> **Exercise brief**
Reproduce each line of the records below word for word, omitting the pictures.
-- Begin Data excerpts --
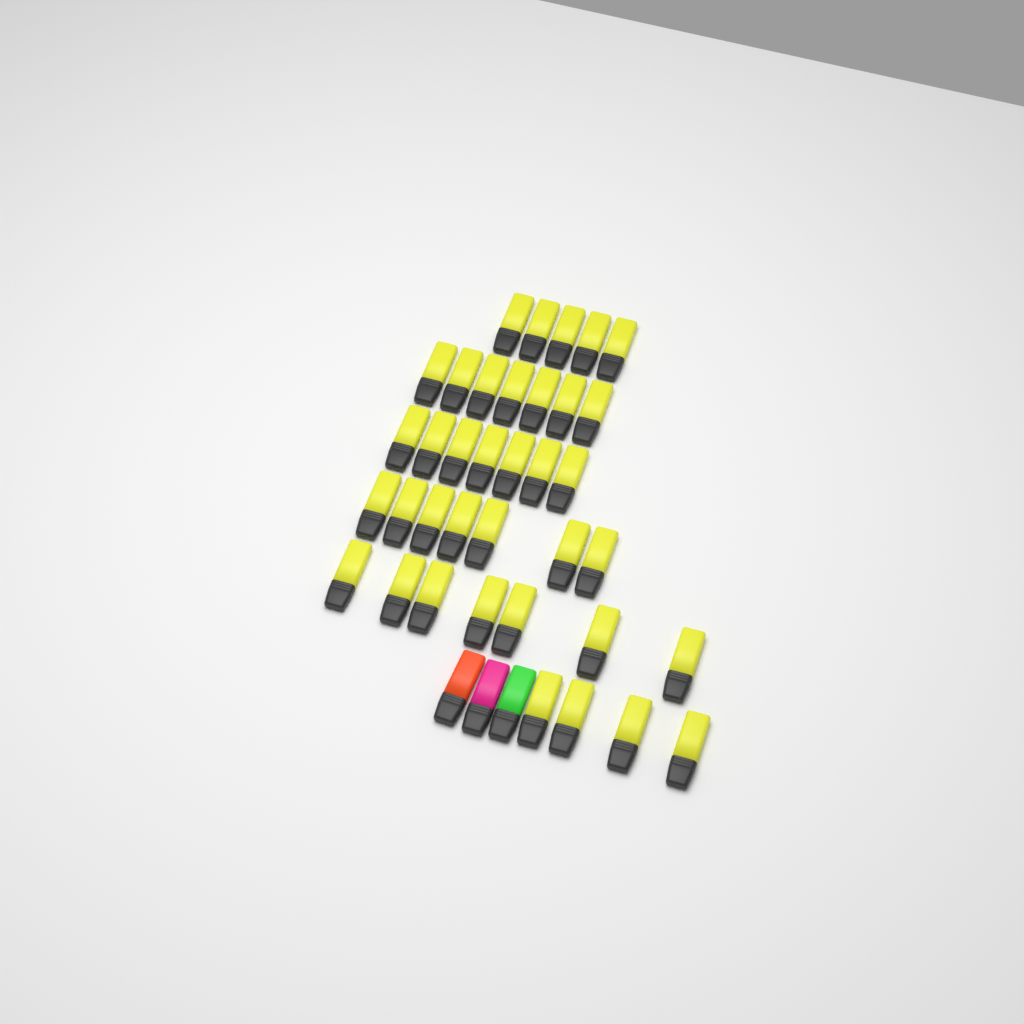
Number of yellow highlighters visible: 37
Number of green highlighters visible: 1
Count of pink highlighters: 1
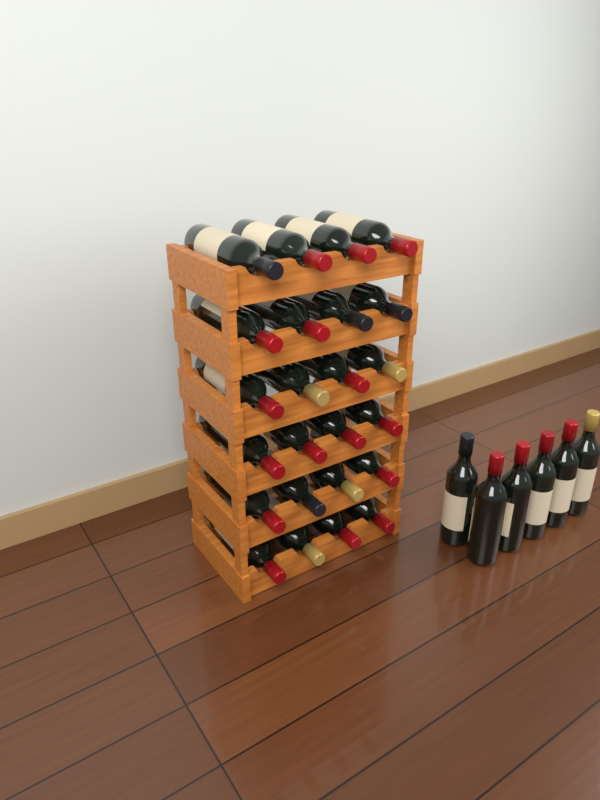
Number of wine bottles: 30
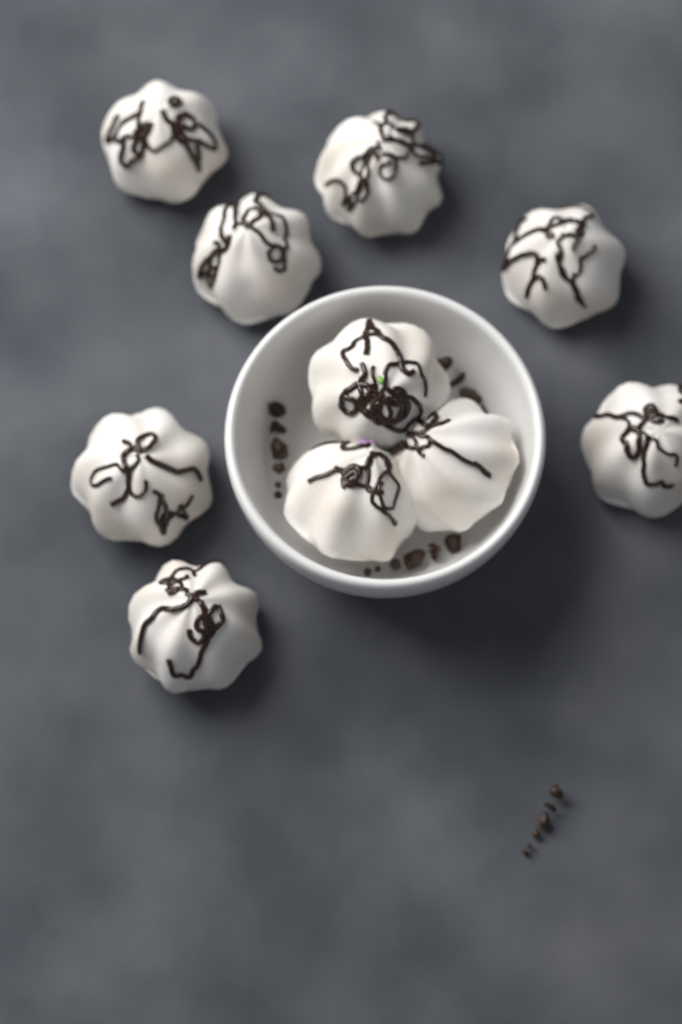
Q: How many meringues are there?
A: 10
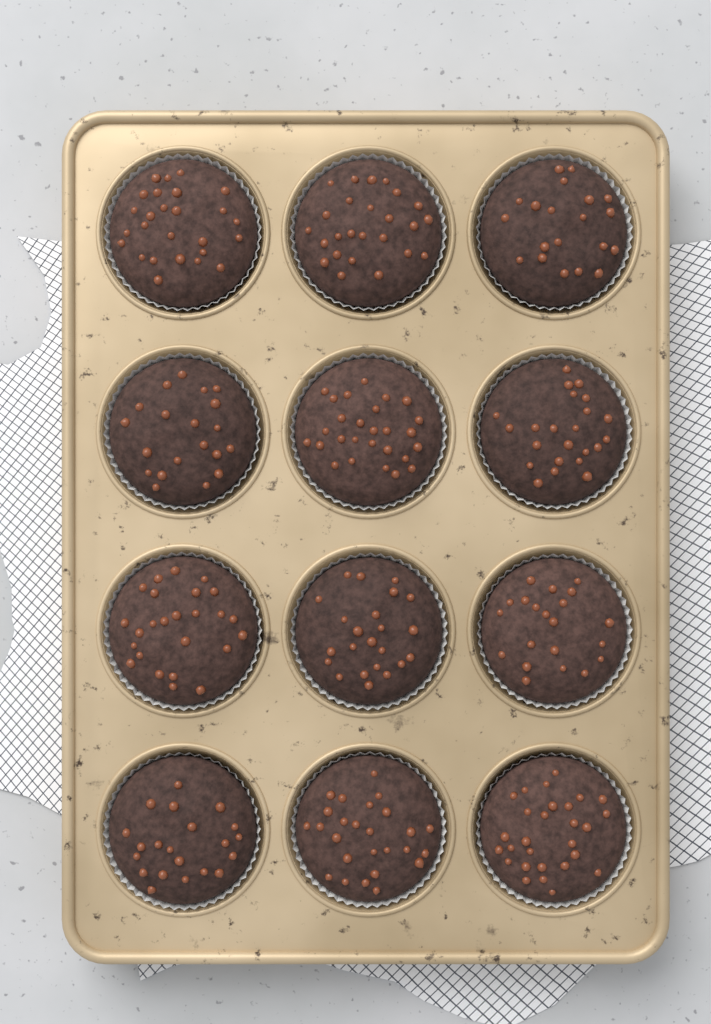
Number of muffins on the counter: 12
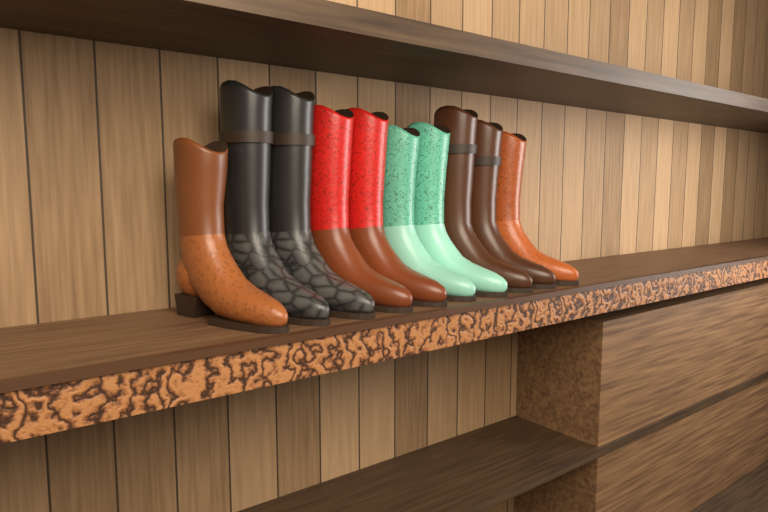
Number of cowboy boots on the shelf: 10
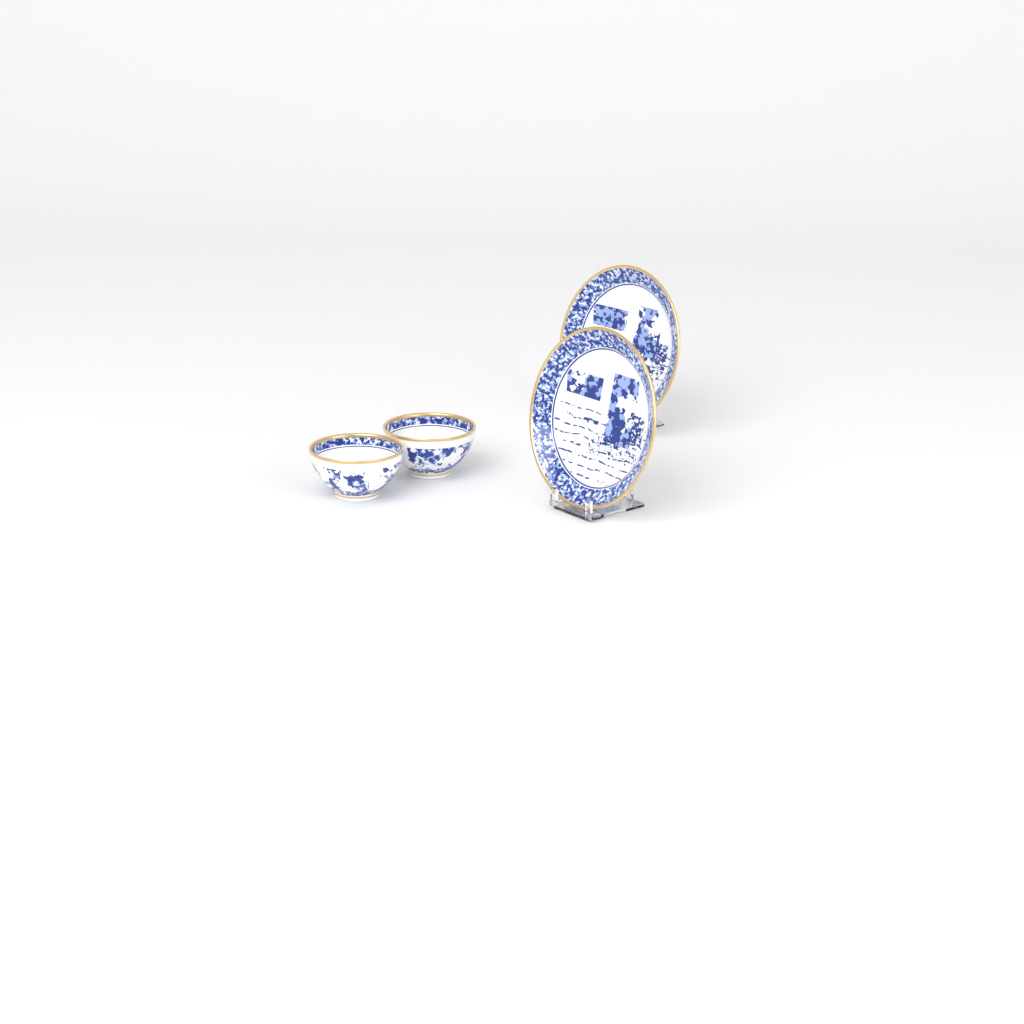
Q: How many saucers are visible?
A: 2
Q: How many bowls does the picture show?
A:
-- End Data excerpts --
> **Task answer**
Number of yellow highlighters visible: 37
Number of green highlighters visible: 1
Count of pink highlighters: 1
Number of wine bottles: 30
Q: How many meringues are there?
A: 10
Number of muffins on the counter: 12
Number of cowboy boots on the shelf: 10
Q: How many saucers are visible?
A: 2
Q: How many bowls does the picture show?
A:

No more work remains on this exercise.